Although the instrumentals are complicated, most tracks (especially the fast-paced ones) are easy to become familiar with and are instantly likeable. A lot of the songs contain collaborative vocals, which add a sense of community to the music. This is especially true in “Loving You,” “Good Times,” and “Walls Like Windows.” After seconds of listening to them, it is clear that these tracks will be the album’s highlights.

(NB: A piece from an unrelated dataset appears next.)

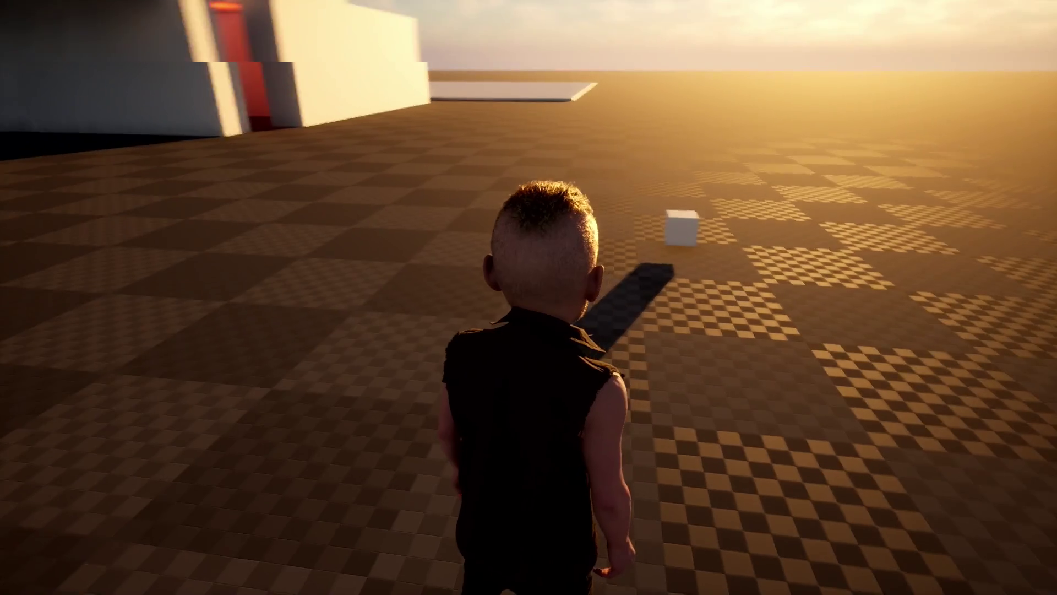
{"action": "key", "text": "w"}
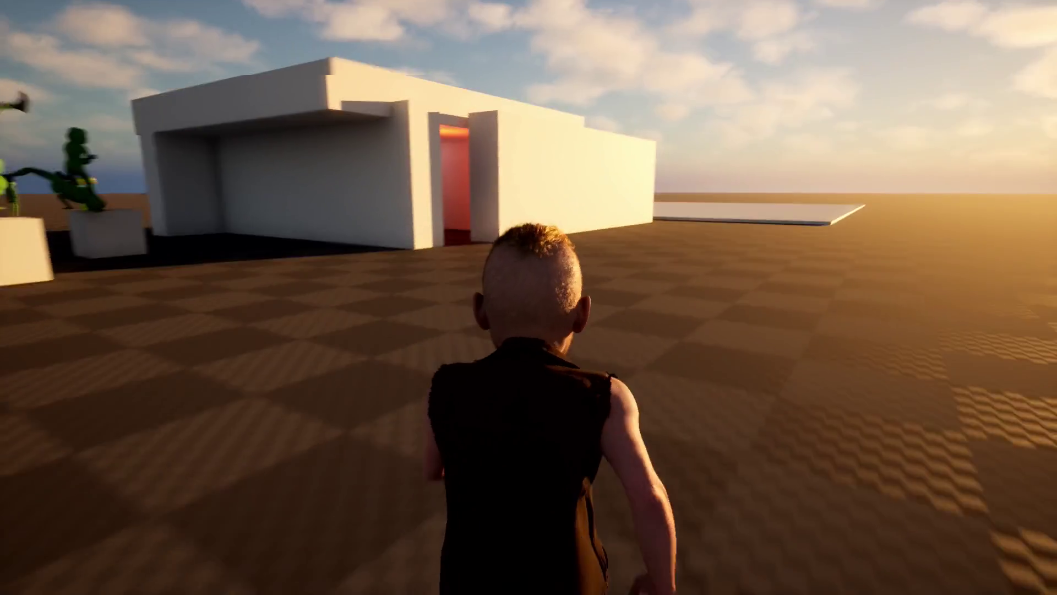
{"action": "key", "text": "w"}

While the slow-paced tracks contain the same complex instrumentals as the fast-paced tracks, they often contain repetitive and mundane lyrics; sadly, this can detract from the beauty of the music. However, there are two notable exceptions. “Laura Lee” is truly great. With guitar as the primary instrument, “Laura Lee” provides a nice change of pace from the influx of strings and piano that is present on the majority of the album. “Ophelia” is equally enjoyable, as every aspect of the song is beautiful.

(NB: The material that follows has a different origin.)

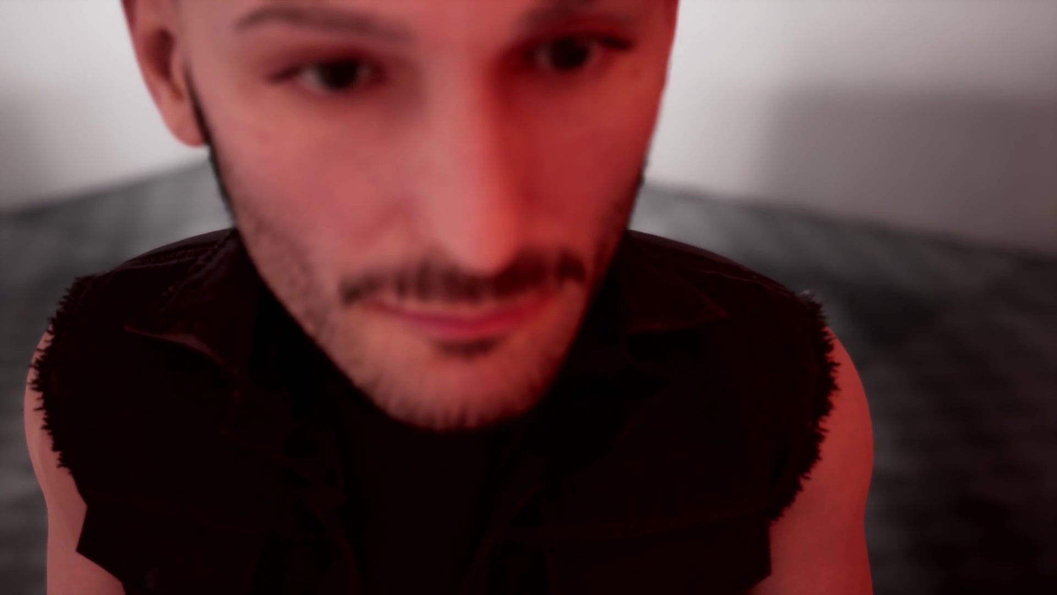
{"action": "key", "text": "Escape"}
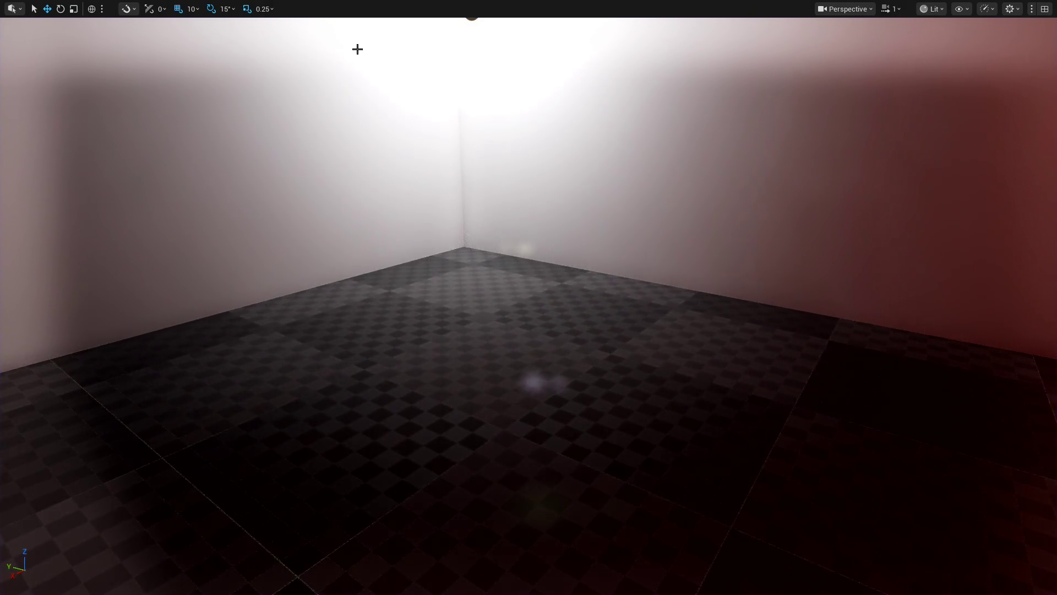
Step: Restore the editor layout and rearrange the Set Focus Event nodes in the BPC_DynamicCamera graph
{"action": "key", "text": "F11"}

Unfortunately, one of the best songs on the album, “Never Change,” just does not fit. Costa’s distinct voice is not even recognizable. This charming song could have been transported from a 1960’s folk album; no other song shares this quality. Therefore, its greatness is overshadowed by its lack of cohesion with the rest of the songs.
Matt Costa is Matt Costa’s fourth LP. It is unique for an artist to release a self-titled album so late in their career. However, self-titling this album is completely justified as this album excellent and displays Costa’s depth as a musician.